# Shimano XTR Rear Derailleur RD-M971-SGS vs GS



## jw8725 (Jun 12, 2009)

Hi please can someone help?

Can you explain the difference between Rear Derailleur RD-M971-SGS 

and

Rear Derailleur RD-M971-GS

Which one would benefit climbs?


----------



## Garlock (Jul 9, 2008)

*[GS] High normal or top normal *rear derailleurs return to the smallest sprocket on the cassette when no cable tension is applied.[8] Most Shimano mountain, all Shimano road, and all SRAM and Campagnolo derailleurs are high-normal designs.

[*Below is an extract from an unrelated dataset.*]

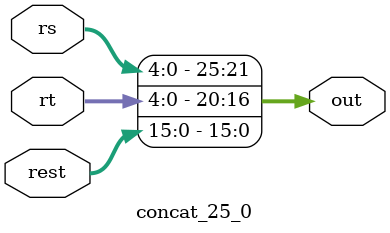
<source format=v>
module concat_25_0 (input wire [4:0] rs, input wire [4:0] rt, input wire [15:0] rest, output wire [25:0] out);

assign out = {rs,rt,rest};

endmodule
</source>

*[SGS] Low normal or rapid rise* rear derailleurs for mountain bikes are manufactured by Shimano. These derailleurs, introduced in 2004 in the XT and XTR groups maintain position over the largest sprocket on the cassette when no cable tension is applied.[9] On mountain bikes especially, this is an advantage because gear changes tend to be easier and quicker when changing in the spring weighted direction. Changing gears in the sprung direction requires only a light click on the control, and the spring will move the derailleur into place. In road racing the swiftest gear changes are required on the sprints to the finish line, hence high-normal types, which allow a quick change to a higher gear, have become the most common. In off-road cycling the most critical gear changes occur on difficult uphill sections when the rider must not only cope with the hard pedaling, but must also get into a critical riding position to maintain grip and must often cope with obstacles and difficult turns at the same time. In addition, they may be moving at a slow speed and it may be difficult to ease off pressure from the pedals without losing balance. Under such conditions being able to switch easily to a lower gear can make the difference between being able to tackle the section or having to get off and push, and thus the advantages of low-normal changers make them the best choice. From a user interface point of view, they shift opposite to other rear derailleurs. The user 'clicks' the index finger trigger to move to a larger sprocket, and pushes with the thumb trigger to select a smaller sprocket.


----------



## kapusta (Jan 17, 2004)

jw8725 said:


> Which one would benefit climbs?


No difference in how the bike climbs.


----------



## gmcttr (Oct 7, 2006)

The RD-M971-SGS and GS are both "top normal" derailleurs. The SGS and GS refers to the cage length and indicates total capacity (how much chain they can take up). The SGS is the long cage and can take up more chain. See this thread for additional information.

The RD-M*970*-GS and SGS are the low normal derailleurs.


----------



## FujiRich (Jun 5, 2009)

didnt even know about low-normal derailleurs until now although i was wondering about the difference between these two and the whole cage length question...cheers guys!


----------